Ecco perché, come giustamente chiedono Forza Italia, Ncd & galeotti vari, è tempo di por mano a una legge che limiti, o meglio proibisca tout court le intercettazioni: si sa che, intercettando un vecchio tangentista pluricondannato come Greganti o Frigerio o Maltauro (casi Mose ed Expo) o un ex esponente dei Nar e della Banda della Magliana o un condannato per omicidio (inchiesta Roma mafiosa), è inevitabile incappare in qualche sindaco o assessore o politico di destra, di centro e di sinistra. E poi diventa dura insabbiare tutto: quando hai i morti in casa, è già troppo tardi, i cadaveri puzzano e i vicini mormorano, mica puoi far finta di niente. Bisogna agire alla fonte, evitando di scoprire queste brutte cose. Lo spiegava l’altra sera a Ballarò il generale del Ros Mario Mori, purtroppo in pensione, rivendicando orgogliosamente la trattativa Stato-mafia del ‘ 92 con un giusto distinguo lessicale (“Non è stata una trattativa, è stato un baratto”): “Io ero la Polizia giudiziaria che stava facendo operazioni antimafia e quello era un mio compito. Io avevo il coraggio di andarci (dal mafioso Vito Ciancimino, ndr), nessun altro aveva il coraggio, erano tutti nascosti sotto alle scrivanie in quel periodo. Quella fatta con Ciancimino è una trattativa, però è una trattativa consentita dalla norma. Ciancimino era debole, sul suo capo s’addensava una serie di procedimenti che l’avrebbe portato sicuramente in galera, ci poteva dare qualche spunto e barattarlo con un trattamento migliore”.

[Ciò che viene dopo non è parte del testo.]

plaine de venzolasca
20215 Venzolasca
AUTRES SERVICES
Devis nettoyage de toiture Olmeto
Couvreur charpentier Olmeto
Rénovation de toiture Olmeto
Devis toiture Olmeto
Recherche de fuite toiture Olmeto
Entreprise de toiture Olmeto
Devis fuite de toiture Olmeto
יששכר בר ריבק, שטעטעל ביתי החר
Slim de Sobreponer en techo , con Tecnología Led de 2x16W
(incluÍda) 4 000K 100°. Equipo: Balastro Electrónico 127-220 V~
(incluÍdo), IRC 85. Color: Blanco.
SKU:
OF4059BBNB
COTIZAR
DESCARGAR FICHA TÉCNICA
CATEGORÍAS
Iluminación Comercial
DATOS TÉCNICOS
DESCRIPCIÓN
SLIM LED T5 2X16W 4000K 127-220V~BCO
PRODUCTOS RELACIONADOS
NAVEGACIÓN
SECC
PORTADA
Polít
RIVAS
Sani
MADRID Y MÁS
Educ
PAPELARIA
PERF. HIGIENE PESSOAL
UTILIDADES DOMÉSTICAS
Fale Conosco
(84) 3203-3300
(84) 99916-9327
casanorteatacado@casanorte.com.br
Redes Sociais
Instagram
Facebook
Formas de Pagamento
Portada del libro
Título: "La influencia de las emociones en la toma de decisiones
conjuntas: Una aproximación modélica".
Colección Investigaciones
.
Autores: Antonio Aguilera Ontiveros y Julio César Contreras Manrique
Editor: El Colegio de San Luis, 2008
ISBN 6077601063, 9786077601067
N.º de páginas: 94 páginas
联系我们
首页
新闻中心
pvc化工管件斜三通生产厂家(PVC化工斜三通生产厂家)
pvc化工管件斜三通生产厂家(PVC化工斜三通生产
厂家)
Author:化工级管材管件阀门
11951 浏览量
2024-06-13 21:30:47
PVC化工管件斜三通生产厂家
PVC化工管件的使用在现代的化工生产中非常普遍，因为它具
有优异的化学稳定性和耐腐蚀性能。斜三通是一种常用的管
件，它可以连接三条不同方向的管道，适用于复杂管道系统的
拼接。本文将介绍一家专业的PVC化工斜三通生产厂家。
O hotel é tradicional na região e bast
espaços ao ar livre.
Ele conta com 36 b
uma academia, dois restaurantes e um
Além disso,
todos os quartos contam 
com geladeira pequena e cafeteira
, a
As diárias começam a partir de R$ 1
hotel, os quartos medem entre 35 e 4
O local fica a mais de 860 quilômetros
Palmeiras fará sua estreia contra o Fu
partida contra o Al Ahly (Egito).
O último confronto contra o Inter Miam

Ecco, chi oggi pensa di tener dentro il camerata Carminati & C., prenda buona nota: questo deve fare una polizia giudiziaria che si rispetti in un paese moderno. Infischiarsene della Costituzione e delle leggi, tenere all’oscuro i magistrati e i vertici dell’Arma, e trattare anzi barattare con i criminali. Poi, naturalmente, evitare accuratamente di arrestarli e affidare loro le perquisizioni dei covi. Infine diventare generali, capi dei servizi segreti e, una volta in pensione, consulenti per la sicurezza del sindaco Alemanno (già…) e controllori della trasparenza degli appalti di Expo su incarico del governatore Formigoni (ri-già…). Altrimenti si perde la guida dell’Europa.